Effects of magnetic field and transverse anisotropy on full counting statistics in single-molecule magnet

TL;DR

This paper theoretically investigates how magnetic field orientation and transverse anisotropy influence electron transport statistics in single-molecule magnets, revealing complex behaviors in shot noise and skewness that depend on coupling asymmetry and anisotropy.

Contribution

It provides a detailed theoretical analysis of full counting statistics in SMMs considering arbitrary magnetic field angles and transverse anisotropy, which has not been extensively studied before.

Findings

Shot noise peaks vary with angle and coupling asymmetry.

Small transverse anisotropy can induce super-Poissonian shot noise.

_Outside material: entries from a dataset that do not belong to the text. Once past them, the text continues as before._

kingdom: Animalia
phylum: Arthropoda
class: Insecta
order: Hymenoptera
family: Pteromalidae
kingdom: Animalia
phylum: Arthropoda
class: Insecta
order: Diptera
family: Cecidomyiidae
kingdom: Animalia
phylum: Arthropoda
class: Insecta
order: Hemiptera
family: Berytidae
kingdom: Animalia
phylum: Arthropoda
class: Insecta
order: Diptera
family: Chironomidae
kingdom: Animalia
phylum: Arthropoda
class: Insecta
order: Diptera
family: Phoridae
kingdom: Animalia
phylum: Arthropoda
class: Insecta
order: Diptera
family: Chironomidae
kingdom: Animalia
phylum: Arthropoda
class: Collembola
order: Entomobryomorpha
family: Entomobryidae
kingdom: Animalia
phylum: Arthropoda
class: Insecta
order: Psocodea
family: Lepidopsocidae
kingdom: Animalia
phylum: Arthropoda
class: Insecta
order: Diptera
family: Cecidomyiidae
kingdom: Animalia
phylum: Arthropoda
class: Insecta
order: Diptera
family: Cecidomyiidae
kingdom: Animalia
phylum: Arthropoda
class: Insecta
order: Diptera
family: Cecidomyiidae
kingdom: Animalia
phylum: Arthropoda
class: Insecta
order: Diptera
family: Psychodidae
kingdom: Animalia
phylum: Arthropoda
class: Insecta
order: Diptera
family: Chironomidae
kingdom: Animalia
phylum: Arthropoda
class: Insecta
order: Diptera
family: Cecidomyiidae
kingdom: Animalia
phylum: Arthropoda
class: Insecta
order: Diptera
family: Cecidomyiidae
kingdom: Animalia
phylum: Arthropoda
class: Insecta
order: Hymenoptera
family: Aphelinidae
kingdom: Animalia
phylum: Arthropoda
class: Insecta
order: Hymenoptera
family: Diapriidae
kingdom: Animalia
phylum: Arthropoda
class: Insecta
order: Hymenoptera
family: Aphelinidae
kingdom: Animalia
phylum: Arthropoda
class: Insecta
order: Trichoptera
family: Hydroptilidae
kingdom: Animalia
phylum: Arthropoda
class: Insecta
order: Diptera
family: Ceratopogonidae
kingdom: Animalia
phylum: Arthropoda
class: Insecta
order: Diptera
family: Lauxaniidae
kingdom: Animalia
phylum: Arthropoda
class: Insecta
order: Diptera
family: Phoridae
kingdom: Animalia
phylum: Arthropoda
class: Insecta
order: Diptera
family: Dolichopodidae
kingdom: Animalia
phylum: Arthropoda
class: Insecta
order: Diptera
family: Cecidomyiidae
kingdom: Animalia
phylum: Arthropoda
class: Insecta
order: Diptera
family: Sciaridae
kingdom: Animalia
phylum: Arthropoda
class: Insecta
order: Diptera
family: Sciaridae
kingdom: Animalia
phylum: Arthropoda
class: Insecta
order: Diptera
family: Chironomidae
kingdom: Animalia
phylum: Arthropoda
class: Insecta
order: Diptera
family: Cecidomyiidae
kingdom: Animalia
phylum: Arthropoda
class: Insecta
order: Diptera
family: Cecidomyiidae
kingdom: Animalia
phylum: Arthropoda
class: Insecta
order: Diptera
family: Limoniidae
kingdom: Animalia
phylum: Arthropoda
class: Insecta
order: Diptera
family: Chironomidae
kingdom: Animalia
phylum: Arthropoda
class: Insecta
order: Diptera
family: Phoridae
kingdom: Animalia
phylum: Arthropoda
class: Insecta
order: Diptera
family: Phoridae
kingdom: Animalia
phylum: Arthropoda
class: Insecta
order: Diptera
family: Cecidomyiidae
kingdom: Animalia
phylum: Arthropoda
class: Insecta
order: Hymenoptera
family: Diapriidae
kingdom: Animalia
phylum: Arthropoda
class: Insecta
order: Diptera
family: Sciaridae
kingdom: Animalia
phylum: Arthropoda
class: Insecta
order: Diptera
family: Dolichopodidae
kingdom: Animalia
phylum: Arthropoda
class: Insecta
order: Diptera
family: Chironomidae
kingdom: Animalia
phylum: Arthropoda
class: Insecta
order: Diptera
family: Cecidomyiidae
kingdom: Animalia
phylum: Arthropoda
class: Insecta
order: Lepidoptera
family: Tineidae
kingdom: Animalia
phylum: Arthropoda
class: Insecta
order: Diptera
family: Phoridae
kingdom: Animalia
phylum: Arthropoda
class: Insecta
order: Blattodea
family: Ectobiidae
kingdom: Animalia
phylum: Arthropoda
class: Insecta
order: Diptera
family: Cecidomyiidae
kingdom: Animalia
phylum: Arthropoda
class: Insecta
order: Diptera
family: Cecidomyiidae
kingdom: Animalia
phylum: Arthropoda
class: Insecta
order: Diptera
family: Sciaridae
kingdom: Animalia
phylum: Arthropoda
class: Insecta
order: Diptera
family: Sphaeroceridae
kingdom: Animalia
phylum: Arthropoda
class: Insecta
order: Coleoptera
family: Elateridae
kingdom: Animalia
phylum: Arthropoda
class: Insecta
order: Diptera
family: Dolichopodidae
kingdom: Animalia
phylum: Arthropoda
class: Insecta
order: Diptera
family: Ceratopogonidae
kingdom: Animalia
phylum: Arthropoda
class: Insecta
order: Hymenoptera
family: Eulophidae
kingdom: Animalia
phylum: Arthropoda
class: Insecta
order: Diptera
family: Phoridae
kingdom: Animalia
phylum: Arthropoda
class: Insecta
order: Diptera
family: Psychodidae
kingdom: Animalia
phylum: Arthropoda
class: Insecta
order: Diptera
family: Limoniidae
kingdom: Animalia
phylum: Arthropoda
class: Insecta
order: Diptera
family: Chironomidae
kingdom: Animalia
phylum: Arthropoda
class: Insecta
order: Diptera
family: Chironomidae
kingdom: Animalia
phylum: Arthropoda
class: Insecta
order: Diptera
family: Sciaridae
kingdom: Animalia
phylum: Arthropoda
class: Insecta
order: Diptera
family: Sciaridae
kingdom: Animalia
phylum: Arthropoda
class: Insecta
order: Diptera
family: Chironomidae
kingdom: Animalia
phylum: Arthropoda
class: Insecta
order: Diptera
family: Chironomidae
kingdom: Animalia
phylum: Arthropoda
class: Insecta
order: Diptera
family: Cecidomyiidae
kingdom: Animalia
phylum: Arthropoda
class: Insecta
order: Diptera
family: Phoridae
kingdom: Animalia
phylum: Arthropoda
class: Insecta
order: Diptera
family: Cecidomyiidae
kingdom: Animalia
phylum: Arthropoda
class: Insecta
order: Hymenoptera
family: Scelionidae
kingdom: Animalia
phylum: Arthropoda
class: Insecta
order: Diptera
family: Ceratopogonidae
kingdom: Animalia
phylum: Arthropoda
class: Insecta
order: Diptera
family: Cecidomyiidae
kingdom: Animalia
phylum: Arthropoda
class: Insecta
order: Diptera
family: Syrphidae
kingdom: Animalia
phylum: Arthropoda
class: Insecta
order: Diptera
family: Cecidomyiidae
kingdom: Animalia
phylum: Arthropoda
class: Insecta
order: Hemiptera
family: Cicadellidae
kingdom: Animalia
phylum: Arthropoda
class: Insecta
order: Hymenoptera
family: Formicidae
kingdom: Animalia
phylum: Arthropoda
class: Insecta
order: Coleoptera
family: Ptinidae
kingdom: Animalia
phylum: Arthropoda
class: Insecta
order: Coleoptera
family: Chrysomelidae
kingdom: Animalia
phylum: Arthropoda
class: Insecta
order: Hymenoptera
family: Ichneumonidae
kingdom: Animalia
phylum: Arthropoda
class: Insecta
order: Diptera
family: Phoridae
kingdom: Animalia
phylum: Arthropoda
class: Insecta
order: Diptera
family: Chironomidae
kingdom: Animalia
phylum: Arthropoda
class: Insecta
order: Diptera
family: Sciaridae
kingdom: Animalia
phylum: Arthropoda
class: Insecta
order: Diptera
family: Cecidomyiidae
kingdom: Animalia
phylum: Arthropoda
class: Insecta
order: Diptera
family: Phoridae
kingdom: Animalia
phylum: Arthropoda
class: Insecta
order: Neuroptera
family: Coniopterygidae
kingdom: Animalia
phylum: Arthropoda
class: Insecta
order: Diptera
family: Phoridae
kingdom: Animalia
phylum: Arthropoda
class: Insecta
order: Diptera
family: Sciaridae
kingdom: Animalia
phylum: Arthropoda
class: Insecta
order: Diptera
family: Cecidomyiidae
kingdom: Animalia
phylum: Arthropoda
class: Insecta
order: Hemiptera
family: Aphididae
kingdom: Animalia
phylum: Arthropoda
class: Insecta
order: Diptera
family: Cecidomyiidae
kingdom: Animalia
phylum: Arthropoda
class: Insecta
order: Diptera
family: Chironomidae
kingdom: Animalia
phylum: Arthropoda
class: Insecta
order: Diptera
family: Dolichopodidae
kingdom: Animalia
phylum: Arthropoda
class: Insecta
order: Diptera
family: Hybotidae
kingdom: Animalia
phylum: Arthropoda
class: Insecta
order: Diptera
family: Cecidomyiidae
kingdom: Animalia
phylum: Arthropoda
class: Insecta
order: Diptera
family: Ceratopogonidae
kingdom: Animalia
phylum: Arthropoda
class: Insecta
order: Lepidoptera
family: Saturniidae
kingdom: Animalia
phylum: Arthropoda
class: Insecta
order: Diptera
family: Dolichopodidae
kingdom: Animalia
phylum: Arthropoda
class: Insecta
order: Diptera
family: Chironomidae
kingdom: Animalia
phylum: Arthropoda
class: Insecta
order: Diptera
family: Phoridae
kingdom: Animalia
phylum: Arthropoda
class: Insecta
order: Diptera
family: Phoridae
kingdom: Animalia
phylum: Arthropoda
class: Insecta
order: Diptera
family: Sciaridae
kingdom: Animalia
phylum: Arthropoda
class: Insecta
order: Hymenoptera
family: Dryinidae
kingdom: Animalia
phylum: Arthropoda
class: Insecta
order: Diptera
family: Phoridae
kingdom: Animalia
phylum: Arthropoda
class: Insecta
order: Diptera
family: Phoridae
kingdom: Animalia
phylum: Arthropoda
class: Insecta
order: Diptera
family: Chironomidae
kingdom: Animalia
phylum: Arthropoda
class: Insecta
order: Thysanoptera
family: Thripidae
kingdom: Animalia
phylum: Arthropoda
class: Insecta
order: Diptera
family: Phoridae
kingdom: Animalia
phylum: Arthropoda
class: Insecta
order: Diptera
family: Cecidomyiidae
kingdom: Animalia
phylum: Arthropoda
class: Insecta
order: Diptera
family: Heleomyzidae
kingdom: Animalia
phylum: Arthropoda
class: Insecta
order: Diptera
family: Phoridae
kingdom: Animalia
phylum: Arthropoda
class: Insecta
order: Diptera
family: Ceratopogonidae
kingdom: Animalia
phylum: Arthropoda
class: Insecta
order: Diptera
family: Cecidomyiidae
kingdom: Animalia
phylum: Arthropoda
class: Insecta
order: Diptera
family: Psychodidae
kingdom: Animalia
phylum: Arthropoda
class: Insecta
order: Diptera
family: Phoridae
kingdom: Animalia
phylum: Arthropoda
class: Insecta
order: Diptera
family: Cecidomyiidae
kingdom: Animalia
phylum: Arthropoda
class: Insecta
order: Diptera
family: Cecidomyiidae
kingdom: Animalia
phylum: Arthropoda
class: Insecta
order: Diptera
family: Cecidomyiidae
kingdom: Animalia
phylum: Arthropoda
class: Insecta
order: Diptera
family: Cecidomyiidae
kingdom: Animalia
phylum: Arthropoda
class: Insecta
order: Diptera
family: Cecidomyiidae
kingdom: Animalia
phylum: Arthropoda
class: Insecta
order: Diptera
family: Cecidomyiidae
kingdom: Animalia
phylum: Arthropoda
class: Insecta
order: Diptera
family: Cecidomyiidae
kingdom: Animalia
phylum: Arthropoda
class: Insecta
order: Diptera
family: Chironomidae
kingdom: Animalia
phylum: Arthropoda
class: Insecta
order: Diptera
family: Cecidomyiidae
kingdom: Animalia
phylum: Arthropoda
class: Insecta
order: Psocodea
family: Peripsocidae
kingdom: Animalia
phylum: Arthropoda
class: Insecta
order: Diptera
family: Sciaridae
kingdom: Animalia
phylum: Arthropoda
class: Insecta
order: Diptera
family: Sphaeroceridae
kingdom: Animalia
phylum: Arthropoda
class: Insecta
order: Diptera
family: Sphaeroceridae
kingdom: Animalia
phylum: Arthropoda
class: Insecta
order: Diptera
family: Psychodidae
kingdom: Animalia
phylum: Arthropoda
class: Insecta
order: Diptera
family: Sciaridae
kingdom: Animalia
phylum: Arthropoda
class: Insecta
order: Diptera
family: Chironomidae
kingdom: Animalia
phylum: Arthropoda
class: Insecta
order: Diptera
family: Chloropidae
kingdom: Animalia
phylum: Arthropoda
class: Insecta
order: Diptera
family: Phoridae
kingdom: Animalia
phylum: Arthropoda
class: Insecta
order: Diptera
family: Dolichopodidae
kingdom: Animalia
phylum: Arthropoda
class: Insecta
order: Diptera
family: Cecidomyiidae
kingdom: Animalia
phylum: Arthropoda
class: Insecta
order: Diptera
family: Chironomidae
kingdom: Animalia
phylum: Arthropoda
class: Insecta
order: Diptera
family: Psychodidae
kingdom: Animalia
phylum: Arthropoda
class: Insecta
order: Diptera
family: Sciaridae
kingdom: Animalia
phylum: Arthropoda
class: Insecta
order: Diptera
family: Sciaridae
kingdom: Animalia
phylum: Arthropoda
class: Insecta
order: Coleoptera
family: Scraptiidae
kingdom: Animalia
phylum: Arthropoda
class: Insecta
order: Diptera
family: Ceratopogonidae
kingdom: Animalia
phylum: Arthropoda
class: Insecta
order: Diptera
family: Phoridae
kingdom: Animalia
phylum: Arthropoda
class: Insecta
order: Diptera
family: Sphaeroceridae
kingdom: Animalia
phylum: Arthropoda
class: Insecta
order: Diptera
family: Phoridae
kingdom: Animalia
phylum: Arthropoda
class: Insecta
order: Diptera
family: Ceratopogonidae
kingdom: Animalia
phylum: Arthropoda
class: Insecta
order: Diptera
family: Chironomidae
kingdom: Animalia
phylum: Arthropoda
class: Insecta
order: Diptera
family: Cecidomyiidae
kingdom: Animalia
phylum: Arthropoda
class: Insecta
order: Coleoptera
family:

Skewness is more sensitive to angle and anisotropy effects.

Abstract

We have theoretically studied the full counting statistics of electron transport through a single-molecule magnet (SMM) with an arbitrary angle between the applied magnetic field and the SMM's easy axis above the sequential tunneling threshold, since the angle $\theta$ cannot be controlled in present-day SMM experiments. In the absence of the small transverse anisotropy, when the coupling of the SMM with the incident-electrode is stronger than that with the outgoing-electrode, i.e., $\Gamma_{L}/\Gamma_{R}\gg1$, the maximum peak of shot noise first increases and then decreases with increasing $\theta$ from 0 to $0.5\pi$. In particular, the shot noise can reach up to super-Poissonian value from sub-Poissonian value when considering the small transverse anisotropy. For $\Gamma_{L}/\Gamma_{R}\ll1$, the maximum peaks of the shot noise and skewness can be reduced from a super-Poissonian to a sub-Poissonian value with increasing $\theta$ from 0 to $0.5\pi$; the super-Poissonian behavior of the skewness is more sensitive to the small $\theta$ than shot noise, which is suppressed when taking into account the small transverse anisotropy. These characteristics of shot noise can be qualitatively attributed to the competition between the fast and slow transport channels. The predictions regarding of the $\theta$-dependence of high order current cumulants are very interesting for a better understanding electron transport through SMM, and will allow for experimental tests in the near future.